Items contained in a dataset
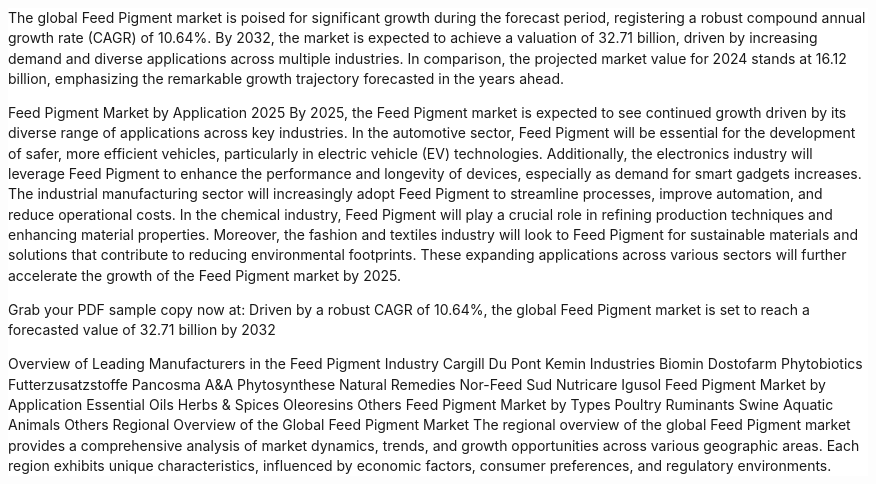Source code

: The global Feed Pigment market is poised for significant growth during the forecast period, registering a robust compound annual growth rate (CAGR) of 10.64%. By 2032, the market is expected to achieve a valuation of 32.71 billion, driven by increasing demand and diverse applications across multiple industries. In comparison, the projected market value for 2024 stands at 16.12 billion, emphasizing the remarkable growth trajectory forecasted in the years ahead. 

Feed Pigment Market by Application 2025
By 2025, the Feed Pigment market is expected to see continued growth driven by its diverse range of applications across key industries. In the automotive sector, Feed Pigment will be essential for the development of safer, more efficient vehicles, particularly in electric vehicle (EV) technologies. Additionally, the electronics industry will leverage Feed Pigment to enhance the performance and longevity of devices, especially as demand for smart gadgets increases. The industrial manufacturing sector will increasingly adopt Feed Pigment to streamline processes, improve automation, and reduce operational costs. In the chemical industry, Feed Pigment will play a crucial role in refining production techniques and enhancing material properties. Moreover, the fashion and textiles industry will look to Feed Pigment for sustainable materials and solutions that contribute to reducing environmental footprints. These expanding applications across various sectors will further accelerate the growth of the Feed Pigment market by 2025.

Grab your PDF sample copy now at: Driven by a robust CAGR of 10.64%, the global Feed Pigment market is set to reach a forecasted value of 32.71 billion by 2032

Overview of Leading Manufacturers in the Feed Pigment Industry
Cargill
Du Pont
Kemin Industries
Biomin
Dostofarm
Phytobiotics Futterzusatzstoffe
Pancosma
A&A
Phytosynthese
Natural Remedies
Nor-Feed Sud
Nutricare
Igusol
Feed Pigment Market by Application
Essential Oils
Herbs & Spices
Oleoresins
Others
Feed Pigment Market by Types
Poultry
Ruminants
Swine
Aquatic Animals
Others
Regional Overview of the Global Feed Pigment Market
The regional overview of the global Feed Pigment market provides a comprehensive analysis of market dynamics, trends, and growth opportunities across various geographic areas. Each region exhibits unique characteristics, influenced by economic factors, consumer preferences, and regulatory environments.
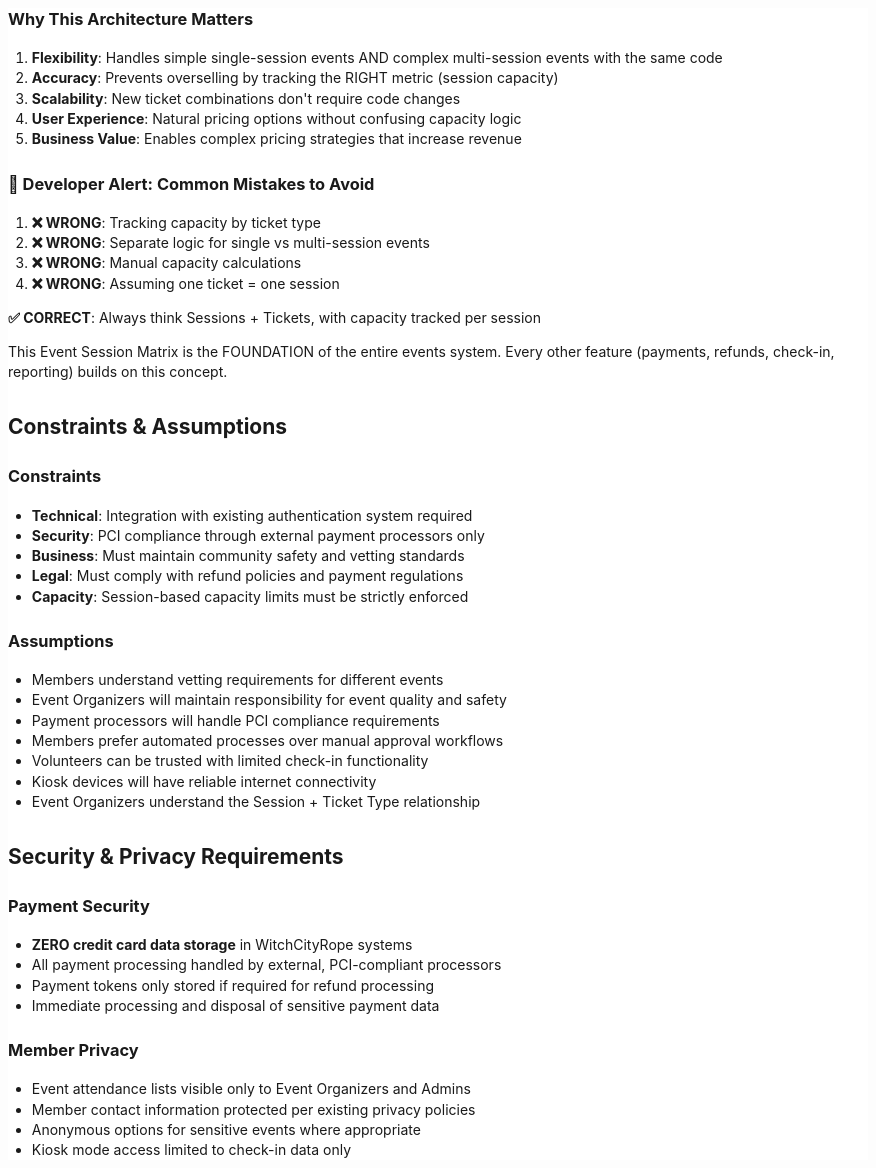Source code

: ### Why This Architecture Matters

1. **Flexibility**: Handles simple single-session events AND complex multi-session events with the same code
2. **Accuracy**: Prevents overselling by tracking the RIGHT metric (session capacity)
3. **Scalability**: New ticket combinations don't require code changes
4. **User Experience**: Natural pricing options without confusing capacity logic
5. **Business Value**: Enables complex pricing strategies that increase revenue

### 🚨 Developer Alert: Common Mistakes to Avoid

1. **❌ WRONG**: Tracking capacity by ticket type
2. **❌ WRONG**: Separate logic for single vs multi-session events  
3. **❌ WRONG**: Manual capacity calculations
4. **❌ WRONG**: Assuming one ticket = one session

**✅ CORRECT**: Always think Sessions + Tickets, with capacity tracked per session

This Event Session Matrix is the FOUNDATION of the entire events system. Every other feature (payments, refunds, check-in, reporting) builds on this concept.

## Constraints & Assumptions

### Constraints
- **Technical**: Integration with existing authentication system required
- **Security**: PCI compliance through external payment processors only
- **Business**: Must maintain community safety and vetting standards
- **Legal**: Must comply with refund policies and payment regulations
- **Capacity**: Session-based capacity limits must be strictly enforced

### Assumptions
- Members understand vetting requirements for different events
- Event Organizers will maintain responsibility for event quality and safety
- Payment processors will handle PCI compliance requirements
- Members prefer automated processes over manual approval workflows
- Volunteers can be trusted with limited check-in functionality
- Kiosk devices will have reliable internet connectivity
- Event Organizers understand the Session + Ticket Type relationship

## Security & Privacy Requirements

### Payment Security
- **ZERO credit card data storage** in WitchCityRope systems
- All payment processing handled by external, PCI-compliant processors
- Payment tokens only stored if required for refund processing
- Immediate processing and disposal of sensitive payment data

### Member Privacy
- Event attendance lists visible only to Event Organizers and Admins
- Member contact information protected per existing privacy policies
- Anonymous options for sensitive events where appropriate
- Kiosk mode access limited to check-in data only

§ **Assigned task**:
Return verbatim the lines running from the start of the items through the line containing "the years ahead.", both ends included. Omit the pictures from your answer.

§ **Exercise solution**:
Source code

: The global Feed Pigment market is poised for significant growth during the forecast period, registering a robust compound annual growth rate (CAGR) of 10.64%. By 2032, the market is expected to achieve a valuation of 32.71 billion, driven by increasing demand and diverse applications across multiple industries. In comparison, the projected market value for 2024 stands at 16.12 billion, emphasizing the remarkable growth trajectory forecasted in the years ahead. 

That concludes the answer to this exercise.